У деда Притыкина странная ( а, может, никакая и не странная) особенность: он очень любил, когда его жалели. И чего ему так это жалейство нравилось – непонятно. Может, от одиночества? Может, со здоровьем чего? Или самого рождения характер был такой – из других слезу давить?
— Конечно, — начинал он разговор таким многозначительным, таким скорбно-смиренным тоном, что слушатели, особенно те, которые слышали деда в первый раз, сразу понимали: сейчас последует та ещё… сопливая песня!
– Вам-то легче, — продолжал дед. — Колбасу, небось, каждый день молотите. А тут… — и отрешённо-огорчённо махал рукой, что означало: у него с ежедневным поеданием колбасы, а равно и других вкуснопитательных продуктов – большие и неразрешимые сложности.
— Ну и ты молоти, — советовали ему те простодушные, кто ещё не знал о вышеназванной особенности дедова характера.
— Эт на что же я её йисть-то буду? – нет, не спрашивал, а так же скорбно вопрошал он. – На одну свою пенЗию?
Таким образом, тема разговора была обозначена, и далее следовал подробнейший «разбор полётов» причин начисления ему такой мизерной пенЗии. Одновременно шли воспоминания о многолетнем каторжном труде (дед всю жизнь проработал разнорабочим на базе райпотребсоюза), Потом разговор плавно переключался на неблагодарный профсоюз, которому он регулярно, копеечка в копеечку и день в день, выплачивал членские взносы, за что был отблагодарен один-единственный раз путёвкой в санаторий почему-то для туберкулёзных больных в Гурзуфе («а начальники, гадюки жирные, кажинный годик со своими приституткими не к чахоточным ездили, а к нормальным людЯм, от которых не заразисси!»). Далее следовали воспоминания о Коммунистической Партии Советского Союза, к которой дед никогда не имел никакого отношения, но которая для него тоже ничего хорошего не сделала, а должна бы была, как к честно трудящемуся во благо Родины и всё той же партии разнорабочему («мы за неё кажинный раз голосовали – и чего?»)… Заканчивались эти критические причитания (обычно они продолжалось не менее получаса) подробнейшим разбором сегодняшнего международного положения, в последнее время почему-то акцентированным на участившееся извержение исландских вулканов, означающее, по глубокому убеждению деда, приближение всемирного конца.
-Вот! — витийствовал дед, назидательно подняв вверх кривой указательный палец с вросшим ногтем. – В наше время почемуй-та никакие вулканы не взрывались, а сейчас – кажинную неделю, как по расписанию. Увидите: скоро треснет Земля и улетим мы все в космос к идренией матери!
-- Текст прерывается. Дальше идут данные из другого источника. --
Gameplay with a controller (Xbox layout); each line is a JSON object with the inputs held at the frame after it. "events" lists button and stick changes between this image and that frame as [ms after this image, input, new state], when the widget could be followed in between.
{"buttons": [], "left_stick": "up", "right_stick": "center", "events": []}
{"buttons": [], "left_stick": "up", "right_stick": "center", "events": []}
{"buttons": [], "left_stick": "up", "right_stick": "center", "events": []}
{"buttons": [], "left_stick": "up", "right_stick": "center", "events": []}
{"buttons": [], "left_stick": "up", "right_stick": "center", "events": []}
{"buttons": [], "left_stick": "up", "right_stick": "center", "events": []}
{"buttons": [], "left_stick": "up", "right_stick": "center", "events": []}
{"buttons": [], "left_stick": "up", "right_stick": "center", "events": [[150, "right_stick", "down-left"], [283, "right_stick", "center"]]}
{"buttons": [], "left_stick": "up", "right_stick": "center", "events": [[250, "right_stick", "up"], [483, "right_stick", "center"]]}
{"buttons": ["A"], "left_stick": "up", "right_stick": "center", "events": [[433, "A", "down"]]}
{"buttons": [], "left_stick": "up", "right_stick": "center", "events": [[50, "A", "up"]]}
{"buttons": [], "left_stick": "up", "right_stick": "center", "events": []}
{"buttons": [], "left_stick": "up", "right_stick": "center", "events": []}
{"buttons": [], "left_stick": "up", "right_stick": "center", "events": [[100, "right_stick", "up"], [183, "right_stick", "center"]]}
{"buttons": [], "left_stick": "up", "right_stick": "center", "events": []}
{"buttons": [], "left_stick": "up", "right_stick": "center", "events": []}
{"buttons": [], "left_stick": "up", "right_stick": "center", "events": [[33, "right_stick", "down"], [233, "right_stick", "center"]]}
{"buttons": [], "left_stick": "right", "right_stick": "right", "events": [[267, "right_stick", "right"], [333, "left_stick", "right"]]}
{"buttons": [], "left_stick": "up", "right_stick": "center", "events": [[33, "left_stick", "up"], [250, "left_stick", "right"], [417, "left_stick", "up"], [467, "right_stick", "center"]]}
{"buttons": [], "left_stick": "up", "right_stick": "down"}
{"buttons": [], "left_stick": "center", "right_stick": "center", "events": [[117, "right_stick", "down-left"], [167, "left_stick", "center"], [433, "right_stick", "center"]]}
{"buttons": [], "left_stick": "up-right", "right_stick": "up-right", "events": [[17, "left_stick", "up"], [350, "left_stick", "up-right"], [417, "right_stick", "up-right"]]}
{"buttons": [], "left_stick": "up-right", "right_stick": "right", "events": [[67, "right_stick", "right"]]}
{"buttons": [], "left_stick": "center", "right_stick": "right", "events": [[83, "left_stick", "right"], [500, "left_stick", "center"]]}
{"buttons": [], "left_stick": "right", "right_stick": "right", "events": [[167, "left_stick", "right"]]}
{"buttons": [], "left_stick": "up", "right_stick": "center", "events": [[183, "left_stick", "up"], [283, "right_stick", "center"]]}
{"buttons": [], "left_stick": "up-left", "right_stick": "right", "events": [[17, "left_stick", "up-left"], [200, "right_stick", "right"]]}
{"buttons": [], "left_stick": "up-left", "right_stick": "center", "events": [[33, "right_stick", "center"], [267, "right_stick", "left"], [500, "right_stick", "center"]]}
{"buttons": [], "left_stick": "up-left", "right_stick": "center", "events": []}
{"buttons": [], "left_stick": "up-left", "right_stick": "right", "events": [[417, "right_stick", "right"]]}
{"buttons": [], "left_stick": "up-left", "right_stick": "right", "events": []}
Ошарашенные такими грандиозными перспективами, слушатели подавленно молчали. Они были большей частью людьми пролетарского происхождения и такого же воспитания, в институтах-университетах не обучались, поэтому подобные глубокомысленные лекции производили на них неизгладимое впечатление.
Видя их изумлённые лица, дед упивался своими мудростью и величием мысли. Такая реакция окружающих была настоящим бальзамом на раны, нанесённые ему бедным и несчастным житиём-бытиём.

Впрочем, довольно часто слушатели реагировали совсем не так, как желалось тоскующему «лектору».
— Разнылся, старый мерин! – презрительно говорили ему прямо в глаза. – То колбасу ему подавай, то вулканы у него распыхтелись. Сам-то хоть соображаешь, чего говоришь?
— Я-то соображаю, — моментально каменел и темнел лицом Притыкин. – Хотя гимназиев и не кончал. Потому что всё своим умом. Где уж нам, необразованным! Мы колбасу кажинный день не молотим.
— Чего ты приканителился к нам со своей колбасой? – начинали уже вполне серьёзно раздражаться оппоненты. – Иди в магазин да купи. Сейчас любой навалом.
— Ага, — всё с тем же каменным лицом соглашался дед. – На одну только пенЗию.
— А тебе их сколько, десять подавай? Ты чего, Герой Советского Союза или лауреат какой?
— Конечно, — продолжал жать на больную струну Притыкин. – Какие мы герои? Мы всю жизнь честным трудом!
-Честным трудом, дед, только грыжу наживают, — вполне справедливо парировали оппоненты. – Надо было в своё время карьеру делать. Хотя бы по твоей профсоюзной линии. Тогда бы тоже с проститутками не по чахоточным курортам ездил, а где-нибудь в президиумах заседал. При галстуке, в шляпе и с умной мордой.
— Да какие мы карьеристы!- следовал очередной театрально-скорбный вздох. — Карьерных и без нас хватало. А мы обычный рабочий класс. Который своим трудом…
В общем, и здесь он своих собеседников, в конце концов, клал на обе лопатки. Да, этот дед — тот ещё фрукт! Его просто так, без соли, хрена и колбасы не сожрёшь!
— Вот уж послал Господь соседа! – плевались на улице. – И ноет, и ноет! Чисто грыжа! Наверно, мало наворовал на своём складе.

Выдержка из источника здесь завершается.